Tuesday, February 18, 2014

So you lied on your job application...

Like the title says, so you lied on your job application.  Under normal circumstances, this may not be that big of a deal.  After all, whats a little white lie on a job application?  Maybe you added a few years of work experience on your resume, made bogus claims about your education or even made up a job to fill in long spells of unemployment.  No biggie, right?  How about lying about past problems with the law?  I can understand why people would be reluctant about disclosing prior arrests and convictions, after all, as an employer, I certainly wouldn't want to hire someone with a questionable past.

So what if you have had past brushes with the law?  I guess if you lie on your employment application, you run the risk of the prospective employer checking your background, maybe you get lucky and they don't and perhaps you get the job?  That may work for some, but what if the job you want is in law enforcement?  Shouldn't you disclose everything about your past, even if it involves an arrest and a conviction?  After all, if you want to be a cop, isn't it a prerequisite for a cop to at the very least be honest, especially on an employment application?

Here's what were getting at, take a look at this screen shot of a particular detective's employment application (click on the image to enlarge)...

Now, clearly where it says "Have you ever been arrested, convicted, or plead no contest to any violations of the law, police regulation, ordinance, traffic violations which resulted in fines or(sic) of more than $100.00?" the applicant checked off "NO".  What we're going to find over the next several days is that indeed the individual who filled out this employment application was indeed arrested, convicted and plead to a violation of the law.  Furthermore, the individual who filled this application out was subsequently hired and made a detective.  

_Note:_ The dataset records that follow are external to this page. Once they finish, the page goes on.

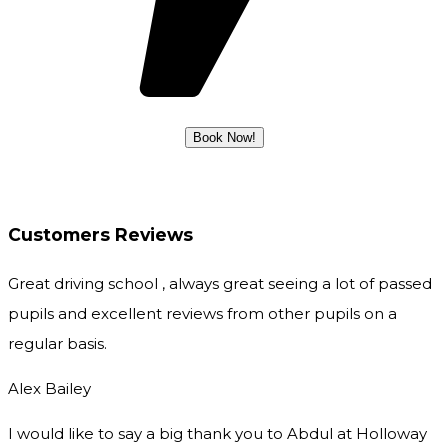
Customers Reviews
Great driving school , always great seeing a lot of passed
pupils and excellent reviews from other pupils on a
regular basis.
Alex Bailey
I would like to say a big thank you to Abdul at Holloway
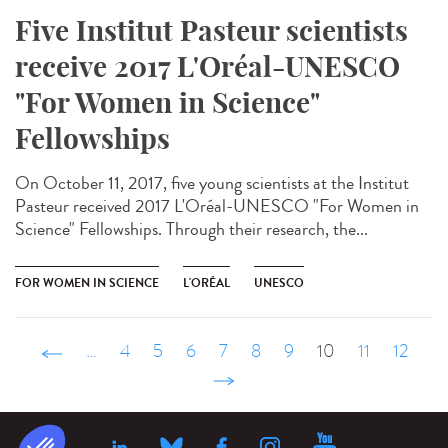
Five Institut Pasteur scientists
receive 2017 L'Oréal-UNESCO
"For Women in Science"
Fellowships
On October 11, 2017, five young scientists at the Institut
Pasteur received 2017 L'Oréal-UNESCO "For Women in
Science" Fellowships. Through their research, the...
FOR WOMEN IN SCIENCE
L'ORÉAL
UNESCO
‹ précédent
…
4
5
6
7
8
9
10
11
12
suivant ›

Now, you all tell me, how can any of the cases that this fellow put together during his career or any of the testimony he may have given for those cases be worth a shit when he perjured himself at the very get go when filling out his employment application?  This situation seems like a steaming pile of shit to me.  Even worse, if I were a defendant in a case put together by this fellow, I'd want my attorney to know about this situation with his employment application as it shows that from the very beginning of his career, the subject cop was dishonest.